Can we equally say دوست من بدار for
دوستم بدار/ مرا دوست بدار?


----------



## mannoushka

PersoLatin said:


> Do you mean it is used in speech?


I doubt I personally have seen such syntax committed to paper. Speech is where most aberrations occur. And it may just be an innocent deviation from the standard that is rooted in some dialect.


----------



## mannoushka

PersoLatin said:


> If it is supposed to mean “look at me, doesn’t it at least need بمن?


For به من you have the _kasre_ followed by من. Similarly, رحمتِ ایشان is supposed to have adequately substituted رحمت بر ایشان.


----------



## mannoushka

PersoLatin said:


> Can we equally say دوست من بدار for
> دوستم بدار/ مرا دوست بدار?


It depends. I am only guessing, but I feel that if a native speaker came across دوستِ من بدار they would likely straightaway pick up the meaning. On the downside, the key preposition (به/بر) would be missing. So the sentence might be discarded as gibberish, the love plea declined. Too risky.


----------



## PersoLatin

mannoushka said:


> It depends. I am only guessing, but I feel that if a native speaker came across دوستِ من بدار they would likely straightaway pick up the meaning. On the downside, the key preposition (به/بر) would be missing. So the sentence might be discarded as gibberish, the love plea declined. Too risky.
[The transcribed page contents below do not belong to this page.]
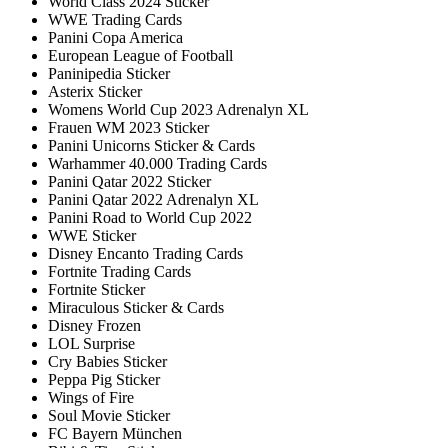
World Class 2024 Sticker
WWE Trading Cards
Panini Copa America
European League of Football
Paninipedia Sticker
Asterix Sticker
Womens World Cup 2023 Adrenalyn XL
Frauen WM 2023 Sticker
Panini Unicorns Sticker & Cards
Warhammer 40.000 Trading Cards
Panini Qatar 2022 Sticker
Panini Qatar 2022 Adrenalyn XL
Panini Road to World Cup 2022
WWE Sticker
Disney Encanto Trading Cards
Fortnite Trading Cards
Fortnite Sticker
Miraculous Sticker & Cards
Disney Frozen
LOL Surprise
Cry Babies Sticker
Peppa Pig Sticker
Wings of Fire
Soul Movie Sticker
FC Bayern München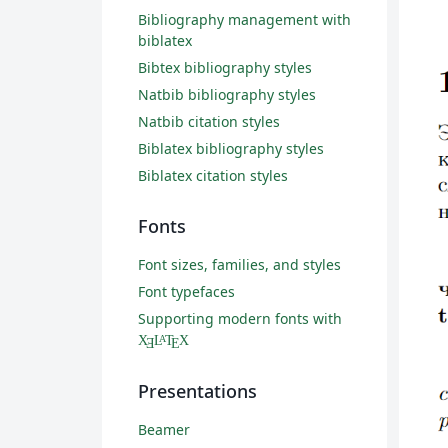
Bibliography management with
biblatex
Bibtex bibliography styles
Natbib bibliography styles
Natbib citation styles
Biblatex bibliography styles
Biblatex citation styles
Fonts
Font sizes, families, and styles
Font typefaces
Supporting modern fonts with
X
L
T
X
A
Ǝ
E
Presentations
Beamer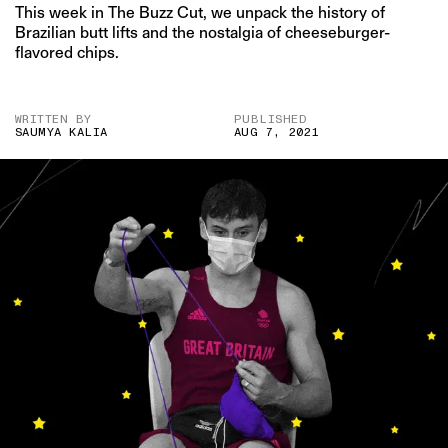
This week in The Buzz Cut, we unpack the history of
Brazilian butt lifts and the nostalgia of cheeseburger-
flavored chips.
WRITTEN BY
PUBLISHED
SAUMYA KALIA
AUG 7, 2021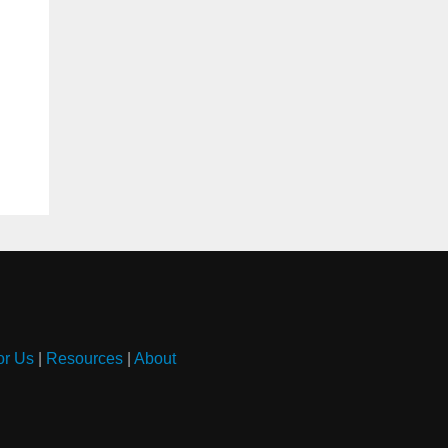
or Us
|
Resources
|
About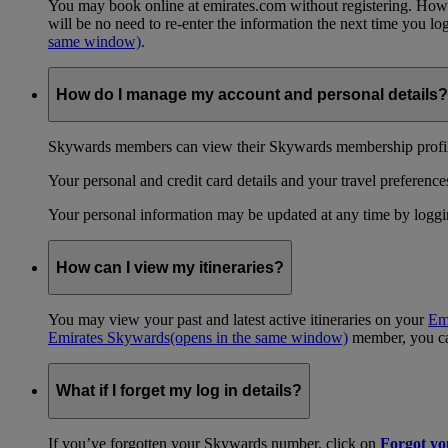
You may book online at emirates.com without registering. However
will be no need to re-enter the information the next time you 
same window)
.
How do I manage my account and personal details?
Skywards members can view their Skywards membership profile
Your personal and credit card details and your travel preferences
Your personal information may be updated at any time by logg
How can I view my itineraries?
You may view your past and latest active itineraries on your
Em
Emirates Skywards
(opens in the same window)
member, you can
What if I forget my log in details?
If you’ve forgotten your Skywards number, click on
Forgot y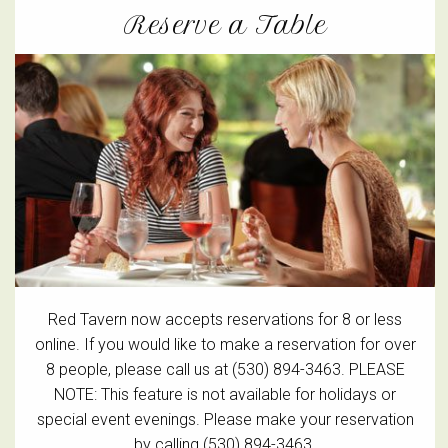
Reserve a Table
Red Tavern now accepts reservations for 8 or less
online. If you would like to make a reservation for over
8 people, please call us at (530) 894-3463. PLEASE
NOTE: This feature is not available for holidays or
special event evenings. Please make your reservation
by calling (530) 894-3463.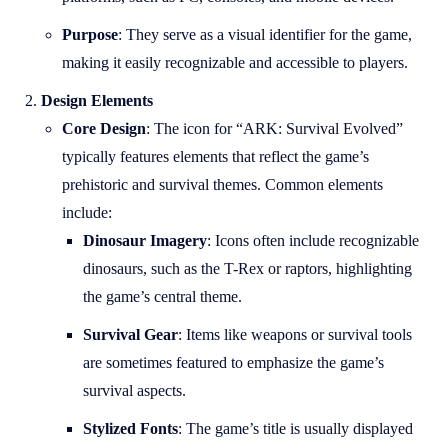
Purpose
: They serve as a visual identifier for the game,
making it easily recognizable and accessible to players.
Design Elements
Core Design
: The icon for “ARK: Survival Evolved”
typically features elements that reflect the game’s
prehistoric and survival themes. Common elements
include:
Dinosaur Imagery
: Icons often include recognizable
dinosaurs, such as the T-Rex or raptors, highlighting
the game’s central theme.
Survival Gear
: Items like weapons or survival tools
are sometimes featured to emphasize the game’s
survival aspects.
Stylized Fonts
: The game’s title is usually displayed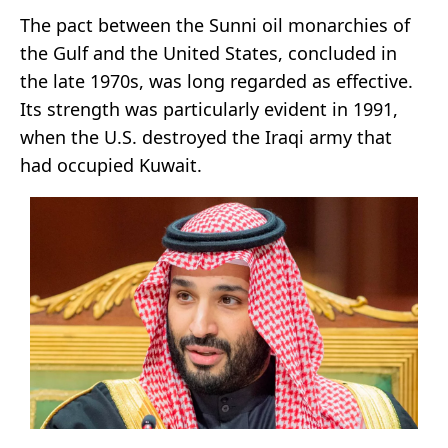
The pact between the Sunni oil monarchies of
the Gulf and the United States, concluded in
the late 1970s, was long regarded as effective.
Its strength was particularly evident in 1991,
when the U.S. destroyed the Iraqi army that
had occupied Kuwait.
This wasn’t a real question, I used it  to question the validity of نگاه من کن.


----------



## PersoLatin

Ali Smith said:


> الله رحمتِ ايشان كن و جنت ببخشيد


If anything there shouldn’t be a kasré after رحمت at all, as you have it there.

What they said must have been رحمت‌شان کن (you already mentioned), which explains you hearing a kasré, I suspect the kasré was most probably pronounced very close to “i” which might explain hearing ایشان as you initially thought.


----------